Reading a paper where authors have labels (red circles) in a figure and they are able to render the labels in the figure reference in the text as well. Thought this was pretty neat. Can someone reveal the Latex magic behind doing this ?
You could use the features of the subcaption
package to customize labels and their references.
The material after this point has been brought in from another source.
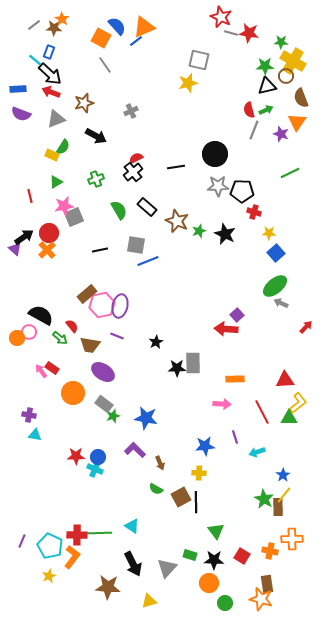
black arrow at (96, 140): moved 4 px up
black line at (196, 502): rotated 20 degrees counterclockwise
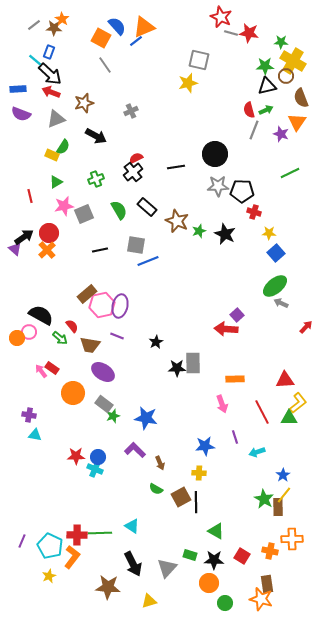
gray square at (74, 217): moved 10 px right, 3 px up
pink arrow at (222, 404): rotated 66 degrees clockwise
green triangle at (216, 531): rotated 24 degrees counterclockwise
To draw these circled numbers, I think the easiest is to use TikZ.
\documentclass{article}
\usepackage{graphicx}
\usepackage{subcaption}
\usepackage{tikz}
\newcommand*{\circlednumber}[1]{%
\tikz[text=white, font=\bfseries, baseline=(X.base)]{%
\node[circle, draw=red!70!black, fill=red!70!black, inner sep=1.5pt] (X) {#1};
}%
}
\renewcommand{\thesubfigure}{\arabic{subfigure}}
\DeclareCaptionLabelFormat{circled}{\circlednumber{#2}}
\captionsetup[subfigure]{labelformat=circled}
\captionsetup{subrefformat=circled}
\begin{document}
References to subfigures \subref{fig:A} and \subref{fig:B}.
\begin{figure}
\begin{subfigure}{.45\textwidth}
\includegraphics[width=\linewidth]{example-image-A}
\caption{A first subfigure.}
\label{fig:A}
\end{subfigure}
\begin{subfigure}{.45\textwidth}
\includegraphics[width=\linewidth]{example-image-B}
\caption{A second subfigure.}
\label{fig:B}
\end{subfigure}
\end{figure}
\end{document}
Note that in this example, the formatting of the references is defined only for subreferences, that is, for references made using the \subref
command. Using simply \ref
would not format the references using the circles.